After observing the binding reaction of materials in the furnace at high temperatures, we should appropriately select refractory materials based on the metal substances being smelted in the furnace and the temperature distribution zones. In today's submerged arc furnace smelting process, extending the service life of the submerged arc furnace not only requires strengthening scientific management and standardized operation but also more importantly, efforts should be made on the furnace lining. The above (Figure 1) is a schematic diagram of refractory materials designed and installed by our company for Ningxia Puhua Metallurgical Products Co., Ltd. The material quality has high requirements, requiring the selected materials to withstand the pressure of furnace materials, furnace gas, the scouring of molten iron, and the physical and chemical erosion of slag during use. At the same time it must withstand high temperatures. The main materials used in furnace construction include asbestos board, first-grade high-alumina brick, refractory clay, refractory aggregate, phosphate refractory mortar, carbon brick, carbon cold ramming paste, and other materials. We have chosen asbestos board products as the insulation layer for the furnace wall and bottom, which can effectively insulate and prevent the diffusion of a large amount of heat, maintaining a lower temperature inside the furnace and reducing power consumption. Refractory bricks for the furnace bottom and refractory bricks for the furnace wall.
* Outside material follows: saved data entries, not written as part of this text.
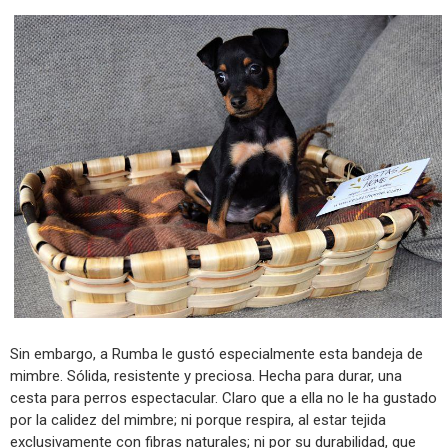
Sin embargo, a Rumba le gustó especialmente esta bandeja de
mimbre. Sólida, resistente y preciosa. Hecha para durar, una
cesta para perros espectacular. Claro que a ella no le ha gustado
por la calidez del mimbre; ni porque respira, al estar tejida
exclusivamente con fibras naturales; ni por su durabilidad, que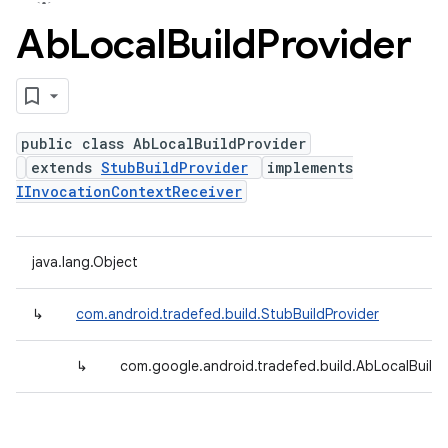
Ab
Local
Build
Provider
public class AbLocalBuildProvider
extends
StubBuildProvider
implements
IInvocationContextReceiver
java.lang.Object
↳
com.android.tradefed.build.StubBuildProvider
↳
com.google.android.tradefed.build.AbLocalBuildP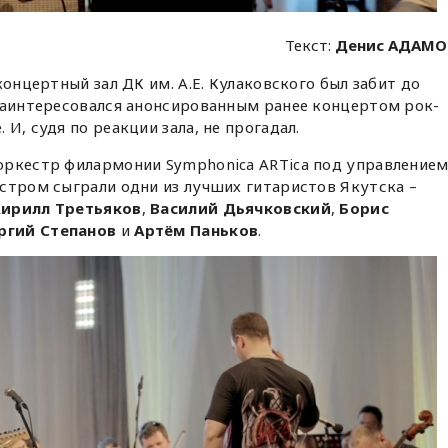
Текст:
Денис АДАМО
концертный зал ДК им. А.Е. Кулаковского был забит до
 заинтересовался анонсированным ранее концертом рок-
И, судя по реакции зала, не прогадал.
оркестр филармонии Symphonica ARTica под управление
естром сыграли одни из лучших гитаристов Якутска –
Кирилл Третьяков
,
Василий Дьячковский
,
Борис
ргий Степанов
и
Артём Паньков
.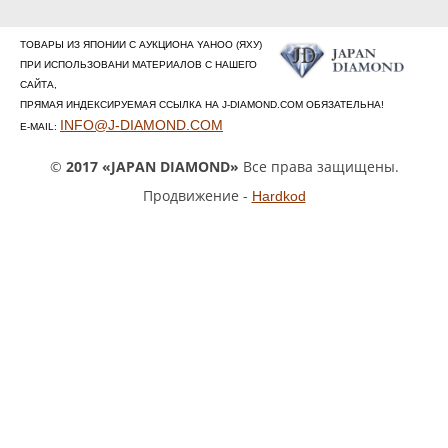
ТОВАРЫ ИЗ ЯПОНИИ С АУКЦИОНА YAHOO (ЯХУ)
ПРИ ИСПОЛЬЗОВАНИ МАТЕРИАЛОВ С НАШЕГО
САЙТА,
ПРЯМАЯ ИНДЕКСИРУЕМАЯ ССЫЛКА НА J-DIAMOND.COM ОБЯЗАТЕЛЬНА!
INFO@J-DIAMOND.COM
E-MAIL:
©
2017 «JAPAN DIAMOND»
Все права защищены.
Продвижение -
Hardkod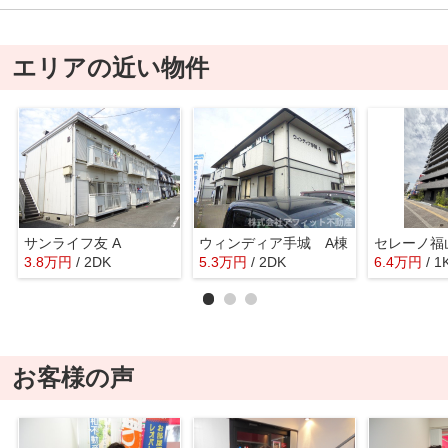
エリアの近い物件
サンライフ友 A
ウィンディア手城 A棟
セレーノ福
3.8
万
円
/ 2DK
5.3
万
円
/ 2DK
6.4
万
円
/ 1
お客様の声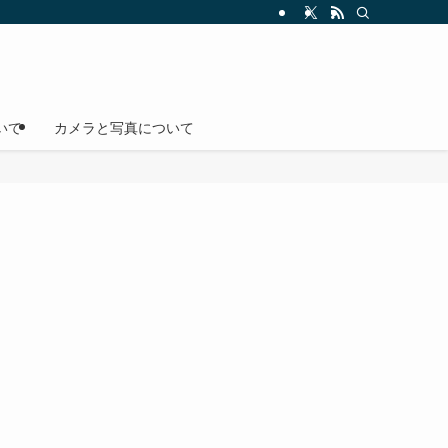
いて
カメラと写真について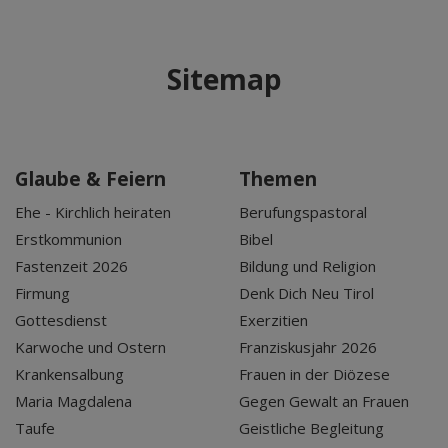
Sitemap
Glaube & Feiern
Themen
Ehe - Kirchlich heiraten
Berufungspastoral
Erstkommunion
Bibel
Fastenzeit 2026
Bildung und Religion
Firmung
Denk Dich Neu Tirol
Gottesdienst
Exerzitien
Karwoche und Ostern
Franziskusjahr 2026
Krankensalbung
Frauen in der Diözese
Maria Magdalena
Gegen Gewalt an Frauen
Taufe
Geistliche Begleitung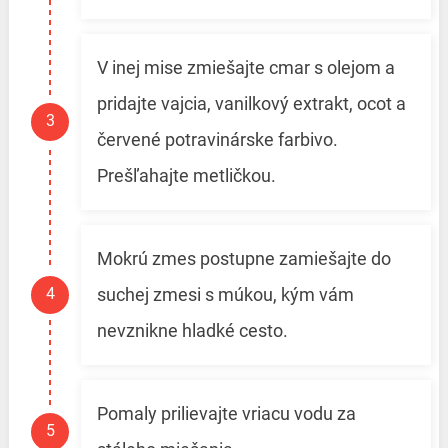
V inej mise zmiešajte cmar s olejom a
pridajte vajcia, vanilkový extrakt, ocot a
červené potravinárske farbivo.
Prešľahajte metličkou.
Mokrú zmes postupne zamiešajte do
suchej zmesi s múkou, kým vám
nevznikne hladké cesto.
Pomaly prilievajte vriacu vodu za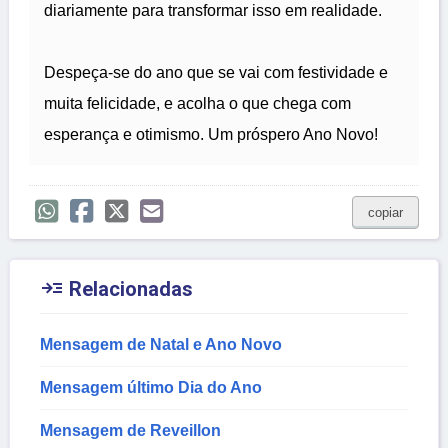
diariamente para transformar isso em realidade.
Despeça-se do ano que se vai com festividade e
muita felicidade, e acolha o que chega com
esperança e otimismo. Um próspero Ano Novo!
copiar

Relacionadas
Mensagem de Natal e Ano Novo
Mensagem último Dia do Ano
Mensagem de Reveillon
The bellmouth refractory bricks are all made of first-grade high-alumina bricks. The carbon bricks are mainly made from Etaxi coal. The furnace eye bricks are made of through-hole semi-graphitic silicon carbide bricks, and the iron tapping hole bricks are made of high-graphitic carbon bricks. During the design and installation, we increased the thickness of the furnace bottom by laying three layers of ordinary carbon bricks and two layers of seamless precision-machined carbon bricks to prevent the bottom from being too hot and the infiltration of molten iron, which could lead to bottom burnthrough. The temperature of the furnace bottom is an important indicator of the overall furnace temperature. If the temperature of the furnace bottom is too high, it indicates that the temperature inside the furnace is largely shifting towards the bottom, which may pose a risk of bottom burnthrough. If the temperature of the furnace bottom is too low, it may mean that the electrodes inside the furnace are too far from the bottom, resulting in a low reaction temperature of the materials and a high risk of energy consumption. Therefore, the temperature of the furnace bottom is generally maintained at around 400℃ as a normal temperature.